Off the Page
- Author: Jodi Picoult Samantha van Leer
- Language: English
- Genre: Young adult fiction, Fantasy
- Publisher: Ember Publishing Delacorte Press
- Publication date: May 19, 2015
- Publication place: USA
- Pages: 356pp (ebook)
- ISBN: 9780553535587 (first edition)
- OCLC: 896687718
- Preceded by: Between The Lines

= Off the Page (novel) =

2015 young adult novel

Off the Page is a young adult fiction novel co-written by American author Jodi Picoult and her daughter, Samantha Van Leer. Off the Page is Picoult's second YA novel, and also Van Leer's second published work. The novel was published on May 19, 2015, by Ember Publishing, an imprint of Random House Publishing Group and Delacorte Press.
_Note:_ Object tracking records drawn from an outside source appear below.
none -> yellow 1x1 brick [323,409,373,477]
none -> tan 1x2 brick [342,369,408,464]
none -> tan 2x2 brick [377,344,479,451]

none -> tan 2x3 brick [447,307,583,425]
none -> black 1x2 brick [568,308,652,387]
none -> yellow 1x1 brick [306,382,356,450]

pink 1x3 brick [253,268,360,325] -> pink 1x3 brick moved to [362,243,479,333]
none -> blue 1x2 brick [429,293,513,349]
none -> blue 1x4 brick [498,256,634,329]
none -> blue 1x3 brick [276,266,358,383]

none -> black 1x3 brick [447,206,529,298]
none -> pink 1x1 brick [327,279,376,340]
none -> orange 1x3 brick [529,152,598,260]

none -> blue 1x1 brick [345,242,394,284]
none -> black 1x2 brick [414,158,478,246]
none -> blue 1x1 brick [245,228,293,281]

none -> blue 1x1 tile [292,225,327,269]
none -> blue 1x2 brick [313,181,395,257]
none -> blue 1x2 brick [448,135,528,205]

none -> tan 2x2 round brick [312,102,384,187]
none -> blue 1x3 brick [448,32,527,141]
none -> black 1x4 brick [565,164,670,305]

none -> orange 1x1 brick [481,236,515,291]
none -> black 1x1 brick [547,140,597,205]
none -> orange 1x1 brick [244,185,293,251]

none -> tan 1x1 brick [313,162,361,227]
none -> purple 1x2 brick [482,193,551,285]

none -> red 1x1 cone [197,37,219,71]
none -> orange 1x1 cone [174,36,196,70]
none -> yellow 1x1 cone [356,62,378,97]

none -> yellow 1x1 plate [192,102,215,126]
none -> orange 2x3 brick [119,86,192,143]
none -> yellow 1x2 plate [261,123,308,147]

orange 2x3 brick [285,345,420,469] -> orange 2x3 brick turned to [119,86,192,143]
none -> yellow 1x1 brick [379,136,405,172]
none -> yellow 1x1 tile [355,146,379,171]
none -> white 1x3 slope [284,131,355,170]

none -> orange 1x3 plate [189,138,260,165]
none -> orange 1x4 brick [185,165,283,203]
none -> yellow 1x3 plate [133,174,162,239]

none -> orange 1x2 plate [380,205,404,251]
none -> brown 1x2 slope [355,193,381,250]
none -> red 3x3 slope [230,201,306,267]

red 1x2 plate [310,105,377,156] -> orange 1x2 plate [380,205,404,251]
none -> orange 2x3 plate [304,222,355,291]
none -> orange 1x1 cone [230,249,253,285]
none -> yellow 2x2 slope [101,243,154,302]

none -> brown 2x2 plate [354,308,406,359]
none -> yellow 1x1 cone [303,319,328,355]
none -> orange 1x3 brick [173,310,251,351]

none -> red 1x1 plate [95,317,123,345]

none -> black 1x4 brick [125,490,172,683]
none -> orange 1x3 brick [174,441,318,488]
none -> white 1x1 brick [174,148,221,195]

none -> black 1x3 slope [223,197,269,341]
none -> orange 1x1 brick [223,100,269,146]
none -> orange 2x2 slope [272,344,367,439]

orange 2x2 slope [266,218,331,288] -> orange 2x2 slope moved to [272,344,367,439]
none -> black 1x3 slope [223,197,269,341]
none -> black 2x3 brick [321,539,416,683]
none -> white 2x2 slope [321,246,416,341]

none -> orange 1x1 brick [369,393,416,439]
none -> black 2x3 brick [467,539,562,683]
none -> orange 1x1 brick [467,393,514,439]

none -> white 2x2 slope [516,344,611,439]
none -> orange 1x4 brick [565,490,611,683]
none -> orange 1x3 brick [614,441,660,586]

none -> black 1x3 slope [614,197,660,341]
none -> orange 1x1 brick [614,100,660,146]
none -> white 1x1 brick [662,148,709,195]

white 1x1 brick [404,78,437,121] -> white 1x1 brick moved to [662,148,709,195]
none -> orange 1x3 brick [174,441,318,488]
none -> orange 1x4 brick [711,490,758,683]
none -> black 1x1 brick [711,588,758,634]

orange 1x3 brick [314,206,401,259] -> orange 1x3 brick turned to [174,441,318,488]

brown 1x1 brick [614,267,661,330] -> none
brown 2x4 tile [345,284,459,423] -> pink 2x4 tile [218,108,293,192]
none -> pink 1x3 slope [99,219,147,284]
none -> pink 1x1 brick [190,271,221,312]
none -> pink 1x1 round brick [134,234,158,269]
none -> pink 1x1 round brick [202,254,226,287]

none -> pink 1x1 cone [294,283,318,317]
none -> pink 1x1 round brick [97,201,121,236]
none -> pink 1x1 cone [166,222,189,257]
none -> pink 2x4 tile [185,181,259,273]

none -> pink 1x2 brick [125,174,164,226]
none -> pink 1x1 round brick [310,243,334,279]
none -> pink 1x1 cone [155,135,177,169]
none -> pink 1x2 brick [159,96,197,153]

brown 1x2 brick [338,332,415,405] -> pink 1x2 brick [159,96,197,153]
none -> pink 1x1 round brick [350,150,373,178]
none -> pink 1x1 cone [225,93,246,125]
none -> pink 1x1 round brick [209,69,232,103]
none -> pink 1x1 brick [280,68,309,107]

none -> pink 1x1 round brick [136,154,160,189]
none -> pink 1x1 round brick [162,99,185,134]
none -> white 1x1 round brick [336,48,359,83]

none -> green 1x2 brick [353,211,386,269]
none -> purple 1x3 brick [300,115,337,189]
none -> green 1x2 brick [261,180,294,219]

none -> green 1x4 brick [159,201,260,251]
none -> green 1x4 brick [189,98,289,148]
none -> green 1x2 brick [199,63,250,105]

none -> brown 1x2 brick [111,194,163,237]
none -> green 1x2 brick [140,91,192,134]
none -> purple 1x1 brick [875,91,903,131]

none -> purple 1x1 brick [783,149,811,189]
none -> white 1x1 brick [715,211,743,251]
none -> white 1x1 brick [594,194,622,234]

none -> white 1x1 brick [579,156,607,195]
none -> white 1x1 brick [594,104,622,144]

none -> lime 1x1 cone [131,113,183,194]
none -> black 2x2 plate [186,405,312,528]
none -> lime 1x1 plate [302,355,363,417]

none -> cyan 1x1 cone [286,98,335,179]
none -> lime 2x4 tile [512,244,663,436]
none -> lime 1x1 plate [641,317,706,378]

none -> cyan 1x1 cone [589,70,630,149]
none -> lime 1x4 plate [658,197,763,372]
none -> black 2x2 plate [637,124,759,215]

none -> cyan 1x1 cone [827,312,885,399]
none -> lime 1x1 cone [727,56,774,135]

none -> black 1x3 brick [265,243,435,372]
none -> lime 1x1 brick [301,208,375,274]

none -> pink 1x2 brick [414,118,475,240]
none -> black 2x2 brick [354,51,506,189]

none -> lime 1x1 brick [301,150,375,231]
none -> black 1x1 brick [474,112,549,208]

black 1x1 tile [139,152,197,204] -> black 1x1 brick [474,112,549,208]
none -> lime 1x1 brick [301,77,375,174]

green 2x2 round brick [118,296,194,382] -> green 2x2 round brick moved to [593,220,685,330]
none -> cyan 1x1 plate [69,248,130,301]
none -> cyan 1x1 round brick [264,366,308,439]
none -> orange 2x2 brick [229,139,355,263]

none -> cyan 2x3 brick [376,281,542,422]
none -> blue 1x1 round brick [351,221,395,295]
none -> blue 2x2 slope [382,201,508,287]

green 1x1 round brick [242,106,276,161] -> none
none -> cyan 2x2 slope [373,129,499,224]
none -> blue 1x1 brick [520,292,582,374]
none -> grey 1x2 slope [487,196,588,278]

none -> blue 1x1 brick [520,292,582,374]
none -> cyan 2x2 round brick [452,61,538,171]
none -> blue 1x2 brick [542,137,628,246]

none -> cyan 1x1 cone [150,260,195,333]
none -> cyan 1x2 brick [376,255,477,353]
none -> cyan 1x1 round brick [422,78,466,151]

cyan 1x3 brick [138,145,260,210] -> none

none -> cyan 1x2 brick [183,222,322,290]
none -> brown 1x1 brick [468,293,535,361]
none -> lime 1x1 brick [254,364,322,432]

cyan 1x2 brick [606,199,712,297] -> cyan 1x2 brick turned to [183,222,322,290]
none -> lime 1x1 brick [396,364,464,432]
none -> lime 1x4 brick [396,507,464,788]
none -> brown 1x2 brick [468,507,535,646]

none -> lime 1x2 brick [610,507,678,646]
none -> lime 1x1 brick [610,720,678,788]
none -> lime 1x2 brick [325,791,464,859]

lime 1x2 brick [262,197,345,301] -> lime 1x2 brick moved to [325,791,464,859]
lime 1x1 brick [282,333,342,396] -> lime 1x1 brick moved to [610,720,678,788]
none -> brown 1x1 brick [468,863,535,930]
It is the second novel in the Between The Lines duology, following Between the Lines.

==Plot summary==
Delilah, a 15-year-old teenager, bookworm and social outcast, is obsessed with a fairy tale story about Prince Oliver called Between the Lines. No one is able to understand Delilah's obsession with a book written for children. Delilah's parents are divorced, and her best friend is a punk-rocker named Jules, who is an outcast of her own choosing. Oliver and Delilah falls in and soon, Delilah discovers she can bring him out of the book.